▶ _Stored data entries_:
=== Begin Enclosure ===

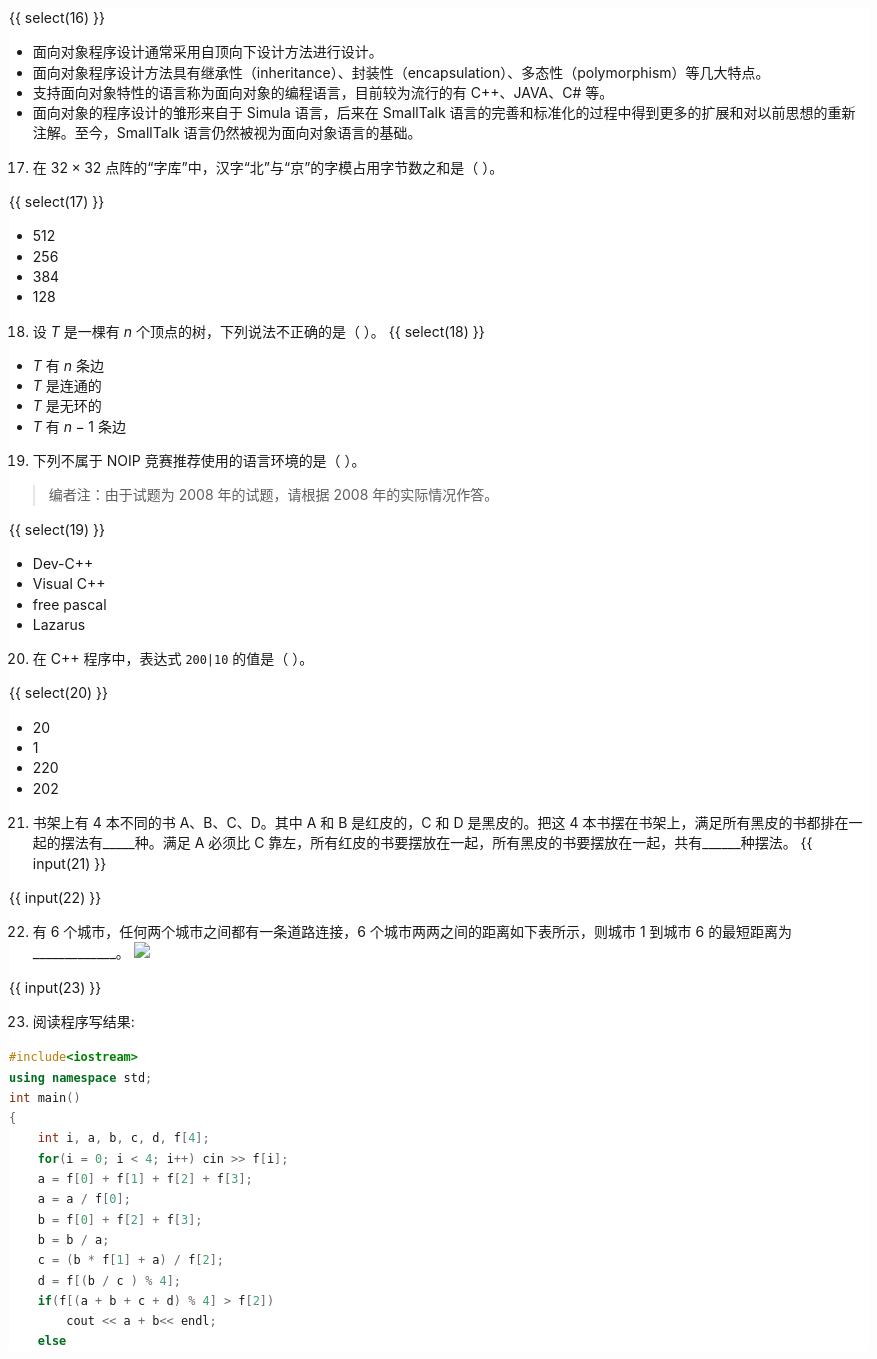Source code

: {{ select(16) }}
- 面向对象程序设计通常采用自顶向下设计方法进行设计。
- 面向对象程序设计方法具有继承性（inheritance）、封装性（encapsulation）、多态性（polymorphism）等几大特点。
- 支持面向对象特性的语言称为面向对象的编程语言，目前较为流行的有 C++、JAVA、C# 等。
- 面向对象的程序设计的雏形来自于 Simula 语言，后来在 SmallTalk 语言的完善和标准化的过程中得到更多的扩展和对以前思想的重新注解。至今，SmallTalk 语言仍然被视为面向对象语言的基础。

17. 在 $32\times 32$ 点阵的“字库”中，汉字“北”与“京”的字模占用字节数之和是（   ）。


{{ select(17) }}
- 512
- 256
- 384
- 128

18. 设 $T$ 是一棵有 $n$ 个顶点的树，下列说法不正确的是（    ）。
{{ select(18) }}
- $T$ 有 $n$ 条边
- $T$ 是连通的
- $T$ 是无环的
- $T$ 有 $n-1$ 条边

19. 下列不属于 NOIP 竞赛推荐使用的语言环境的是（   ）。

> 编者注：由于试题为 $2008$ 年的试题，请根据 $2008$ 年的实际情况作答。

{{ select(19) }}
- Dev-C++
- Visual C++ 
- free pascal
- Lazarus

20. 在 C++ 程序中，表达式 `200|10` 的值是（   ）。

{{ select(20) }}
- 20
- 1
- 220
- 202

21. 书架上有 $4$ 本不同的书 A、B、C、D。其中 A 和 B 是红皮的，C 和 D 是黑皮的。把这 $4$ 本书摆在书架上，满足所有黑皮的书都排在一起的摆法有_____种。满足 A 必须比 C 靠左，所有红皮的书要摆放在一起，所有黑皮的书要摆放在一起，共有______种摆法。
{{ input(21) }}

{{ input(22) }}

22. 有 $6$ 个城市，任何两个城市之间都有一条道路连接，$6$ 个城市两两之间的距离如下表所示，则城市 $1$ 到城市 $6$ 的最短距离为_____________。
![](http://luogu-ipic.oss-cn-shanghai.aliyuncs.com/youti/4.png)

{{ input(23) }}

23. 阅读程序写结果:  
```cpp
#include<iostream>
using namespace std;
int main()
{
	int i, a, b, c, d, f[4];
	for(i = 0; i < 4; i++) cin >> f[i];
	a = f[0] + f[1] + f[2] + f[3];
	a = a / f[0];
	b = f[0] + f[2] + f[3];
	b = b / a;
	c = (b * f[1] + a) / f[2];
	d = f[(b / c ) % 4];
	if(f[(a + b + c + d) % 4] > f[2])
		cout << a + b<< endl;
	else 
```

=== End Enclosure ===

▶ _What to work on_: Copy each entry exactly as written, and drop the pictures from the copy.

▶ _Exercise solution_:
Source code

: {{ select(16) }}
- 面向对象程序设计通常采用自顶向下设计方法进行设计。
- 面向对象程序设计方法具有继承性（inheritance）、封装性（encapsulation）、多态性（polymorphism）等几大特点。
- 支持面向对象特性的语言称为面向对象的编程语言，目前较为流行的有 C++、JAVA、C# 等。
- 面向对象的程序设计的雏形来自于 Simula 语言，后来在 SmallTalk 语言的完善和标准化的过程中得到更多的扩展和对以前思想的重新注解。至今，SmallTalk 语言仍然被视为面向对象语言的基础。

17. 在 $32\times 32$ 点阵的“字库”中，汉字“北”与“京”的字模占用字节数之和是（   ）。


{{ select(17) }}
- 512
- 256
- 384
- 128

18. 设 $T$ 是一棵有 $n$ 个顶点的树，下列说法不正确的是（    ）。
{{ select(18) }}
- $T$ 有 $n$ 条边
- $T$ 是连通的
- $T$ 是无环的
- $T$ 有 $n-1$ 条边

19. 下列不属于 NOIP 竞赛推荐使用的语言环境的是（   ）。

> 编者注：由于试题为 $2008$ 年的试题，请根据 $2008$ 年的实际情况作答。

{{ select(19) }}
- Dev-C++
- Visual C++ 
- free pascal
- Lazarus

20. 在 C++ 程序中，表达式 `200|10` 的值是（   ）。

{{ select(20) }}
- 20
- 1
- 220
- 202

21. 书架上有 $4$ 本不同的书 A、B、C、D。其中 A 和 B 是红皮的，C 和 D 是黑皮的。把这 $4$ 本书摆在书架上，满足所有黑皮的书都排在一起的摆法有_____种。满足 A 必须比 C 靠左，所有红皮的书要摆放在一起，所有黑皮的书要摆放在一起，共有______种摆法。
{{ input(21) }}

{{ input(22) }}

22. 有 $6$ 个城市，任何两个城市之间都有一条道路连接，$6$ 个城市两两之间的距离如下表所示，则城市 $1$ 到城市 $6$ 的最短距离为_____________。
![](http://luogu-ipic.oss-cn-shanghai.aliyuncs.com/youti/4.png)

{{ input(23) }}

23. 阅读程序写结果:  
```cpp
#include<iostream>
using namespace std;
int main()
{
	int i, a, b, c, d, f[4];
	for(i = 0; i < 4; i++) cin >> f[i];
	a = f[0] + f[1] + f[2] + f[3];
	a = a / f[0];
	b = f[0] + f[2] + f[3];
	b = b / a;
	c = (b * f[1] + a) / f[2];
	d = f[(b / c ) % 4];
	if(f[(a + b + c + d) % 4] > f[2])
		cout << a + b<< endl;
	else 
```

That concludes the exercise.